Options: "today", "this week", "last 30 days", a session ID, or "compare" for period comparison.

## Data Sources

| Endpoint | Returns |
|----------|---------|
| `GET /api/analytics` | Token totals (`total_input`, `total_output`, `total_cache_read`, `total_cache_write` — baselines pre-summed), tool_usage top 20, daily_events/sessions, event_types, sessions_by_status, agents_by_status, avg_events_per_session, total_subagents |
| `GET /api/sessions?limit=100` | Sessions with metadata JSON: `thinking_blocks`, `turn_count`, `total_turn_duration_ms`, `usage_extras` (service_tier, speed, inference_geo) |
| `GET /api/pricing/cost` | Total cost with per-model breakdown |
| `GET /api/workflows/{sessionId}` | 11 workflow datasets: stats, orchestration, toolFlow, effectiveness, patterns, modelDelegation, errorPropagation, concurrency, complexity, compaction, cooccurrence |

## Score Components (each 0–100)

### 1. Completion Rate (20% weight)
From `sessions_by_status`:
- `completed / (completed + error + abandoned) × 100`
- Bonus for high completed-to-active ratio
- Penalty for abandoned sessions (wasted work)

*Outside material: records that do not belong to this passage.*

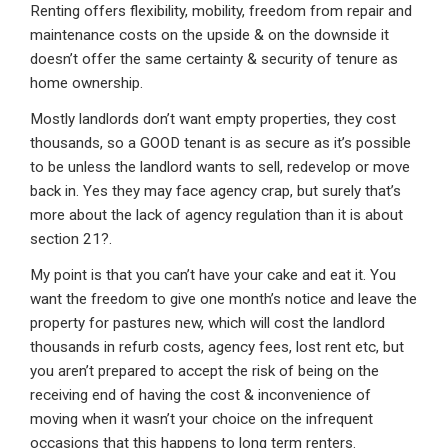
Renting offers flexibility, mobility, freedom from repair and
maintenance costs on the upside & on the downside it
doesn’t offer the same certainty & security of tenure as
home ownership.
Mostly landlords don’t want empty properties, they cost
thousands, so a GOOD tenant is as secure as it’s possible
to be unless the landlord wants to sell, redevelop or move
back in. Yes they may face agency crap, but surely that’s
more about the lack of agency regulation than it is about
section 21?.
My point is that you can’t have your cake and eat it. You
want the freedom to give one month’s notice and leave the
property for pastures new, which will cost the landlord
thousands in refurb costs, agency fees, lost rent etc, but
you aren’t prepared to accept the risk of being on the
receiving end of having the cost & inconvenience of
moving when it wasn’t your choice on the infrequent
occasions that this happens to long term renters.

### 2. Token Efficiency (20% weight)
From analytics `tokens` (baselines are pre-summed into totals):
- **Cache hit rate**: `total_cache_read / (total_cache_read + total_input) × 100`
  - Above 60% = excellent, below 30% = poor
- **Output concentration**: `total_output / total_input` — 0.3–0.8 is balanced

### 3. Tool Effectiveness (20% weight)
From `event_types`:
- **Success ratio**: Count `PostToolUse` / Count `PreToolUse` — should be ~1.0; gap = tool failures
- **API error rate**: Count `APIError` / total events — should be near 0
- From workflow `effectiveness` data: subagent completion rates, task success per type

### 4. Velocity (20% weight)
From session metadata:
- **Turns per session**: average `turn_count` across sessions
- **Turn speed**: average `total_turn_duration_ms / turn_count` — lower = faster
- **Events per session**: from `avg_events_per_session` in analytics overview
- **Thinking depth**: average `thinking_blocks` — more thinking = more thorough (neutral metric)

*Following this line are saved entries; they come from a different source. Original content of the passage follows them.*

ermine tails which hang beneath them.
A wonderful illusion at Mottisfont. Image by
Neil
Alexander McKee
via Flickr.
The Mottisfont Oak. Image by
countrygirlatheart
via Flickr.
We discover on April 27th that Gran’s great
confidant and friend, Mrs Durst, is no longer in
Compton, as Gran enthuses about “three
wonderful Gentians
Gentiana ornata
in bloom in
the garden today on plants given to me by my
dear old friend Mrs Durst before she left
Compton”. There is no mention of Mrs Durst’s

### 5. Cost Efficiency (20% weight)
From pricing:
- **Cost per completed session**: `total_cost / completed_sessions`
- **Cost trend**: comparing current period to previous (decreasing = improving)
- **Model optimization**: sessions using expensive models (Opus) for tasks subagents handle with Haiku/Sonnet

## Overall Score

Weighted sum → letter grade:
- **A+** (95-100), **A** (90-94), **B+** (85-89), **B** (80-84), **C+** (75-79), **C** (70-74), **D** (60-69), **F** (<60)

## Output Format

```
═══════════════════════════════════════
  PRODUCTIVITY SCORE: 87/100 (B+)
═══════════════════════════════════════
  Completion Rate   ████████░░  80/100
  Token Efficiency  █████████░  92/100
  Tool Effectiveness████████░░  85/100
  Velocity          █████████░  88/100
  Cost Efficiency   █████████░  90/100
═══════════════════════════════════════
```

Then: top 3 strengths, top 3 improvement areas with actionable steps, and period comparison if available.